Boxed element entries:
****************

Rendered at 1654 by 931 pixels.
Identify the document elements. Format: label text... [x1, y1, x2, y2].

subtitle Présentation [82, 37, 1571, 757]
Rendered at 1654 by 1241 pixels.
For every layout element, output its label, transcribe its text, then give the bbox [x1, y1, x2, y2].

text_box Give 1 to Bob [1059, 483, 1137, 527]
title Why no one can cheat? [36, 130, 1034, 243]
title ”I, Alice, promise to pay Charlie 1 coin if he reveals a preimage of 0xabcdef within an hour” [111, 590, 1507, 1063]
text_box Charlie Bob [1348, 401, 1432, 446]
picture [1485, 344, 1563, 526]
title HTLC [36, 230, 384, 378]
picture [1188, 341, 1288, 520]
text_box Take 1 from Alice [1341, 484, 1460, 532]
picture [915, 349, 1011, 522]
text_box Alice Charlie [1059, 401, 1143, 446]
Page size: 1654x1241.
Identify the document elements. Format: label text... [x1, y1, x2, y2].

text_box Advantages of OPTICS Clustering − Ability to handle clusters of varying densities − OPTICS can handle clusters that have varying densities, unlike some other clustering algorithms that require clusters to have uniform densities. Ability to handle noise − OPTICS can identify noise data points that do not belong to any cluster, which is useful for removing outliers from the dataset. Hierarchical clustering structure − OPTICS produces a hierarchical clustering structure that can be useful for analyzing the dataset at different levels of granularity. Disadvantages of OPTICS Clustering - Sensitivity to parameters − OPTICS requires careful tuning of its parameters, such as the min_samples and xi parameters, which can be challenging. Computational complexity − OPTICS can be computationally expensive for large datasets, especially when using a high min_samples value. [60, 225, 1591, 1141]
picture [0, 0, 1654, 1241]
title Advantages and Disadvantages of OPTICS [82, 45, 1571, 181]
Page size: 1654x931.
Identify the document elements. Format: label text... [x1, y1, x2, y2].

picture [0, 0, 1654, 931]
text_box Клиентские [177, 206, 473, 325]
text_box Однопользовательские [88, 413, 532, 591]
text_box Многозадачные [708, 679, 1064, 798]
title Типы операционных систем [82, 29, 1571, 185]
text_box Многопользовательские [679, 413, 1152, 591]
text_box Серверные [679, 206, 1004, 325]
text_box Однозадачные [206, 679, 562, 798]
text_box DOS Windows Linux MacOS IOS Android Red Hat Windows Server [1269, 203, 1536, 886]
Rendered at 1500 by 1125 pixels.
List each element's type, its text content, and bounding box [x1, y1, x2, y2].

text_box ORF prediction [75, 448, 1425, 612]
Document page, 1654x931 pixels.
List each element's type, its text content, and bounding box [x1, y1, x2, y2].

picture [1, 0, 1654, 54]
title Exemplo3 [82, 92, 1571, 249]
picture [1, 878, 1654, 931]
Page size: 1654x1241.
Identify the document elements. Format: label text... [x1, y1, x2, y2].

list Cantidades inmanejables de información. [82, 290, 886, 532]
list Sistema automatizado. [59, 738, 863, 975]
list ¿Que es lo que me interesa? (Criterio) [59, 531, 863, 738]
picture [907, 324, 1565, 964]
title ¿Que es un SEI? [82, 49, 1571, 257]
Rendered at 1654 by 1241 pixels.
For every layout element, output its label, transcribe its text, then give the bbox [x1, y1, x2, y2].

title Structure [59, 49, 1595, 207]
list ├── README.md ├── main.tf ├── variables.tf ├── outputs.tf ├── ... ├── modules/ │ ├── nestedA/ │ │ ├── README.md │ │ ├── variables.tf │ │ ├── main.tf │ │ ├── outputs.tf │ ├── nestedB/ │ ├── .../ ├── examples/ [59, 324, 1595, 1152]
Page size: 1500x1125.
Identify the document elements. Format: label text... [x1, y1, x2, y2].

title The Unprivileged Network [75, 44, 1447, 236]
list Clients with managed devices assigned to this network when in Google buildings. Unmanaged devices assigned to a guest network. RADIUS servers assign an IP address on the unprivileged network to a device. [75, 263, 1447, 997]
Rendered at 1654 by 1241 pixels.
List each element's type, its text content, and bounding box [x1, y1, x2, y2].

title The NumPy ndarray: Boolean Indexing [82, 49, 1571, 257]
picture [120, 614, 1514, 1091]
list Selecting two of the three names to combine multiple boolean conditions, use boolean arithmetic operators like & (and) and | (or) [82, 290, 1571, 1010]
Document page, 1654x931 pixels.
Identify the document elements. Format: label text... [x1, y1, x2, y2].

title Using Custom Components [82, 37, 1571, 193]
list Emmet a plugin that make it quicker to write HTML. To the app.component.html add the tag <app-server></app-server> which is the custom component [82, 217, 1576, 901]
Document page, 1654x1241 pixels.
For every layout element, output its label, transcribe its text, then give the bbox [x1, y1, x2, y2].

****************

> [Stated problem] Quote all of the material above line for line, with no changes.

> [Output of the exercise]
Rendered at 1654 by 931 pixels.
Identify the document elements. Format: label text... [x1, y1, x2, y2].

subtitle Présentation [82, 37, 1571, 757]
Rendered at 1654 by 1241 pixels.
For every layout element, output its label, transcribe its text, then give the bbox [x1, y1, x2, y2].

text_box Give 1 to Bob [1059, 483, 1137, 527]
title Why no one can cheat? [36, 130, 1034, 243]
title ”I, Alice, promise to pay Charlie 1 coin if he reveals a preimage of 0xabcdef within an hour” [111, 590, 1507, 1063]
text_box Charlie Bob [1348, 401, 1432, 446]
picture [1485, 344, 1563, 526]
title HTLC [36, 230, 384, 378]
picture [1188, 341, 1288, 520]
text_box Take 1 from Alice [1341, 484, 1460, 532]
picture [915, 349, 1011, 522]
text_box Alice Charlie [1059, 401, 1143, 446]
Page size: 1654x1241.
Identify the document elements. Format: label text... [x1, y1, x2, y2].

text_box Advantages of OPTICS Clustering − Ability to handle clusters of varying densities − OPTICS can handle clusters that have varying densities, unlike some other clustering algorithms that require clusters to have uniform densities. Ability to handle noise − OPTICS can identify noise data points that do not belong to any cluster, which is useful for removing outliers from the dataset. Hierarchical clustering structure − OPTICS produces a hierarchical clustering structure that can be useful for analyzing the dataset at different levels of granularity. Disadvantages of OPTICS Clustering - Sensitivity to parameters − OPTICS requires careful tuning of its parameters, such as the min_samples and xi parameters, which can be challenging. Computational complexity − OPTICS can be computationally expensive for large datasets, especially when using a high min_samples value. [60, 225, 1591, 1141]
picture [0, 0, 1654, 1241]
title Advantages and Disadvantages of OPTICS [82, 45, 1571, 181]
Page size: 1654x931.
Identify the document elements. Format: label text... [x1, y1, x2, y2].

picture [0, 0, 1654, 931]
text_box Клиентские [177, 206, 473, 325]
text_box Однопользовательские [88, 413, 532, 591]
text_box Многозадачные [708, 679, 1064, 798]
title Типы операционных систем [82, 29, 1571, 185]
text_box Многопользовательские [679, 413, 1152, 591]
text_box Серверные [679, 206, 1004, 325]
text_box Однозадачные [206, 679, 562, 798]
text_box DOS Windows Linux MacOS IOS Android Red Hat Windows Server [1269, 203, 1536, 886]
Rendered at 1500 by 1125 pixels.
List each element's type, its text content, and bounding box [x1, y1, x2, y2].

text_box ORF prediction [75, 448, 1425, 612]
Document page, 1654x931 pixels.
List each element's type, its text content, and bounding box [x1, y1, x2, y2].

picture [1, 0, 1654, 54]
title Exemplo3 [82, 92, 1571, 249]
picture [1, 878, 1654, 931]
Page size: 1654x1241.
Identify the document elements. Format: label text... [x1, y1, x2, y2].

list Cantidades inmanejables de información. [82, 290, 886, 532]
list Sistema automatizado. [59, 738, 863, 975]
list ¿Que es lo que me interesa? (Criterio) [59, 531, 863, 738]
picture [907, 324, 1565, 964]
title ¿Que es un SEI? [82, 49, 1571, 257]
Rendered at 1654 by 1241 pixels.
For every layout element, output its label, transcribe its text, then give the bbox [x1, y1, x2, y2].

title Structure [59, 49, 1595, 207]
list ├── README.md ├── main.tf ├── variables.tf ├── outputs.tf ├── ... ├── modules/ │ ├── nestedA/ │ │ ├── README.md │ │ ├── variables.tf │ │ ├── main.tf │ │ ├── outputs.tf │ ├── nestedB/ │ ├── .../ ├── examples/ [59, 324, 1595, 1152]
Page size: 1500x1125.
Identify the document elements. Format: label text... [x1, y1, x2, y2].

title The Unprivileged Network [75, 44, 1447, 236]
list Clients with managed devices assigned to this network when in Google buildings. Unmanaged devices assigned to a guest network. RADIUS servers assign an IP address on the unprivileged network to a device. [75, 263, 1447, 997]
Rendered at 1654 by 1241 pixels.
List each element's type, its text content, and bounding box [x1, y1, x2, y2].

title The NumPy ndarray: Boolean Indexing [82, 49, 1571, 257]
picture [120, 614, 1514, 1091]
list Selecting two of the three names to combine multiple boolean conditions, use boolean arithmetic operators like & (and) and | (or) [82, 290, 1571, 1010]
Document page, 1654x931 pixels.
Identify the document elements. Format: label text... [x1, y1, x2, y2].

title Using Custom Components [82, 37, 1571, 193]
list Emmet a plugin that make it quicker to write HTML. To the app.component.html add the tag <app-server></app-server> which is the custom component [82, 217, 1576, 901]
Document page, 1654x1241 pixels.
For every layout element, output its label, transcribe its text, then give the bbox [x1, y1, x2, y2].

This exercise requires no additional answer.